The Nazca plate associated with the Andes, the Arabian plate linked with the Al-Hajar mountains and the Indian plate connected with the Himalayan mountain range are just a few examples of tectonically influenced regions, where potential hydrocarbon traps are subject to complex states of stress generated by convergent plates, subduction zones and associated faulting. This scenario often translates into severe strike-slip and reverse fault stress states. Additionally, the presence of both multi-layered and laminated formation geology as well as the presence of overpressure and pressure differentials, typical of tight gas and shale gas, can exacerbate this situation even further. This situation can result in an extremely challenging environment for the successful execution of hydraulic fracturing and the associated development of unconventional resources.

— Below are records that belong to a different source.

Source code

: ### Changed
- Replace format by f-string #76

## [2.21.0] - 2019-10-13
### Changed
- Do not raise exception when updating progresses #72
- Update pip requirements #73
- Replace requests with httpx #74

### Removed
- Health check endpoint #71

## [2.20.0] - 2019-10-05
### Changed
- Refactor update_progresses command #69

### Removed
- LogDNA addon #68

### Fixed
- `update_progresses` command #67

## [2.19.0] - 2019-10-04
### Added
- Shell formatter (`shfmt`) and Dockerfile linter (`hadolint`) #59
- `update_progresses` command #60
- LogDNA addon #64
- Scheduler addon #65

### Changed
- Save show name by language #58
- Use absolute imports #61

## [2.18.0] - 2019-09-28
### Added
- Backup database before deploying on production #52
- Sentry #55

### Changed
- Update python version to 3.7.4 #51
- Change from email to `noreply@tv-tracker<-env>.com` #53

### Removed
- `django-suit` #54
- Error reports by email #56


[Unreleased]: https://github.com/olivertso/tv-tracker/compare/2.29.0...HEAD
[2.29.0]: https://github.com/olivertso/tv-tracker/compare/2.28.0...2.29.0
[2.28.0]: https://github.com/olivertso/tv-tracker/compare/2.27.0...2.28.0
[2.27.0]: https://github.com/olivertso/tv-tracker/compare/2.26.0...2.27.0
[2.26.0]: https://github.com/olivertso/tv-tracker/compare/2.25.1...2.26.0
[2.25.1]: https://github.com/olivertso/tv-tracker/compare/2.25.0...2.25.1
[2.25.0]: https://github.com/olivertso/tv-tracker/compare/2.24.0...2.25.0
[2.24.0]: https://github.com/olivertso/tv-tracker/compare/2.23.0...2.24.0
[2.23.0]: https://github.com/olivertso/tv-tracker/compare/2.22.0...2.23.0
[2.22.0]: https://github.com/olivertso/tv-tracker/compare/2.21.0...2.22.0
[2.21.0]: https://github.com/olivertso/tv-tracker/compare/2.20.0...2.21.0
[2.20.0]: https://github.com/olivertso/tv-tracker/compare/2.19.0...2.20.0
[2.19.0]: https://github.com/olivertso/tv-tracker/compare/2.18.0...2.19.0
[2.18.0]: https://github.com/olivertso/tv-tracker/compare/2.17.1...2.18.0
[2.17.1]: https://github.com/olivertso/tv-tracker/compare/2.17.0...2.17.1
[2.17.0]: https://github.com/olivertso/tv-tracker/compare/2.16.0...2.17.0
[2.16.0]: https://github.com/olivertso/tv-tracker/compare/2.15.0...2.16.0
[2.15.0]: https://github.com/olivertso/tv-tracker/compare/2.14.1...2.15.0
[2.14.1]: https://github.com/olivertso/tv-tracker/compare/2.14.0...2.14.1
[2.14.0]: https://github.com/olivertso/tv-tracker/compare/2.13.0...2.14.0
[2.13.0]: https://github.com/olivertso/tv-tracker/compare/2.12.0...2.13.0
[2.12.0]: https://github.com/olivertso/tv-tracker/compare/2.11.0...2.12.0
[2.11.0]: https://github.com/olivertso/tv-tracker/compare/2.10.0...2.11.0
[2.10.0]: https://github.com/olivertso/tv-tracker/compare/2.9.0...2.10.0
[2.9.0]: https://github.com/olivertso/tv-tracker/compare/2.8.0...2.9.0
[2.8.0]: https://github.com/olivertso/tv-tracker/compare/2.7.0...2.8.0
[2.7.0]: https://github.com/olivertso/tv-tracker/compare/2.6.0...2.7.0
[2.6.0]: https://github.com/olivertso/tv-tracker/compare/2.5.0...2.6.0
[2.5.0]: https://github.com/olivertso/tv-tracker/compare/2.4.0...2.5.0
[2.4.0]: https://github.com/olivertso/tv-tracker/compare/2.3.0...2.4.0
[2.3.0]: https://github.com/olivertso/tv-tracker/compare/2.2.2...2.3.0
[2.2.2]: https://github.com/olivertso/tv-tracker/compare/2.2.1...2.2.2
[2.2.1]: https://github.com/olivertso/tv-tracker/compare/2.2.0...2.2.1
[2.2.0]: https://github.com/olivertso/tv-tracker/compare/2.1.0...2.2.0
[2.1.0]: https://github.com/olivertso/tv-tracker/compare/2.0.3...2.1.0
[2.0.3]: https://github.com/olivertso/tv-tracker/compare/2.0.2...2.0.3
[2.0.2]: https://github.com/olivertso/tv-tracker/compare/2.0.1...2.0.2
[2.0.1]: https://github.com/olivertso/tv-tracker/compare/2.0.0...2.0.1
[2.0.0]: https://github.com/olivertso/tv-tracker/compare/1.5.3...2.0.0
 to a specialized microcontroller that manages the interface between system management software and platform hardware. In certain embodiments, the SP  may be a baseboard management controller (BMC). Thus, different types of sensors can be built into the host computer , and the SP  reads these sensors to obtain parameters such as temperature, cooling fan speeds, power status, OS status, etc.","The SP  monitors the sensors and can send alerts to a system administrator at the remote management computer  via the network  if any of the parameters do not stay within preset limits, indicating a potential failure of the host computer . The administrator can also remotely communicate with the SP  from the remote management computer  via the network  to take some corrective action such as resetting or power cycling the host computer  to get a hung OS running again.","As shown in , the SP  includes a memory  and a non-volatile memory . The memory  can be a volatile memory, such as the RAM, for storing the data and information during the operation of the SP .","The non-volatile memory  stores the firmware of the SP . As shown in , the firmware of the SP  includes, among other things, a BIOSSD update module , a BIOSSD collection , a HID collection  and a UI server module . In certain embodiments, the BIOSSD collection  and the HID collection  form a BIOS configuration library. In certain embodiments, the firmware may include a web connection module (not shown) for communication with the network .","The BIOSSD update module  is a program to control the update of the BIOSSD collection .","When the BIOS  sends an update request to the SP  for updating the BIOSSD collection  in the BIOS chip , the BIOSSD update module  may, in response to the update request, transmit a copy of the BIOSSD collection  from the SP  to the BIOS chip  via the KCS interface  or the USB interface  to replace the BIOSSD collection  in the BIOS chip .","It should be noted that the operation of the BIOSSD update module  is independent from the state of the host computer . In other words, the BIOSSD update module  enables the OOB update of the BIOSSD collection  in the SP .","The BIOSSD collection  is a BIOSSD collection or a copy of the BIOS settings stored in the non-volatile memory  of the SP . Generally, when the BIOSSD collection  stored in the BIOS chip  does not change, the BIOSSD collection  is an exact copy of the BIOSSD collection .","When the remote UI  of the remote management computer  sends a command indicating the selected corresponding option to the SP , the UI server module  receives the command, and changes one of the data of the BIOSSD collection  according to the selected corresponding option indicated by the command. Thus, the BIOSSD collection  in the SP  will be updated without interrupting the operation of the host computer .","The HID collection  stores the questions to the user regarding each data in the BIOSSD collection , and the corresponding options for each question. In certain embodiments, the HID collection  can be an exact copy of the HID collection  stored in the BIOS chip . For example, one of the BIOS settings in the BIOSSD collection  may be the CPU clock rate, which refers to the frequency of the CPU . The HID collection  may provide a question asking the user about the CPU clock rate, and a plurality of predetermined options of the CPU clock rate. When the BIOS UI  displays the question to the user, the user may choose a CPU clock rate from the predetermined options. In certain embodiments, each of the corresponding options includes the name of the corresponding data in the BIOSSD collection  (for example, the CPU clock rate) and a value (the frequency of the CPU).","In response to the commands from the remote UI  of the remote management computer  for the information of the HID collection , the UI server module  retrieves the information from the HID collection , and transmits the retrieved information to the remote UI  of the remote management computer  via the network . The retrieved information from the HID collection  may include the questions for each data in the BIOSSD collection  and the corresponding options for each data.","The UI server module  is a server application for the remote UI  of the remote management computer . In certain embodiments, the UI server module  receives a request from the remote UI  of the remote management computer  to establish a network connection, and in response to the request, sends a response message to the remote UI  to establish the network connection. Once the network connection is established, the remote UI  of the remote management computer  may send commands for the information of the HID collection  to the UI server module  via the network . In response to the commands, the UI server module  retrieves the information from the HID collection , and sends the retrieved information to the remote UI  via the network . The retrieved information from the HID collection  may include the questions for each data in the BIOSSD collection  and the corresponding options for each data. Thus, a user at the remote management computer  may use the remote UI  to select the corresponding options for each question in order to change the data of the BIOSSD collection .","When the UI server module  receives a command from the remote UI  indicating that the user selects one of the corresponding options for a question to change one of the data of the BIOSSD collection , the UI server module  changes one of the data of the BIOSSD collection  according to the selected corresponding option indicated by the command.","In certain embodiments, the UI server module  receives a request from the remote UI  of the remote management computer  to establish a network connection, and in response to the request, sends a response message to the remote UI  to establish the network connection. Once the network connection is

This paper will demonstrate, that such complex stress-states will directly affect well completions and hydraulic fracturing in a multitude of ways, but that some of the most impactful consequences are often severe casing failures, production-liner restrictions and complex fracture initiation scenarios. Casing failures are responsible for increased intervention costs as well as higher costs for the upgraded and strengthened wells. Equally, such issues can severely impair efficient execution of the completion plan and create a bottle-neck to subsequent well production. Horizontal, complex and pancake fractures will typically develop in strike-slip / reverse fault stress states, often resulting in fracture conductivity and connectivity loss that will greatly impair the eventual well performance.

Layer interface slippage and natural fault re-activation are dominant mechanisms for hydraulic fracture induced casing failures. Examples of micro-fracs, micro-seismic and other diagnostics will be presented aiming to document the practical difficulties encountered while completing wells in these complex environments. This paper will demonstrate that unconventional development in such environments requires a renewed focus on all aspects of well design and construction, from directional drilling and lateral placement to casing selection and lower completion design. All these considerations are made with the goal of enabling the competent delivery of a highly effective and conductive fracture network, to efficiently access and produce the hydrocarbon resource.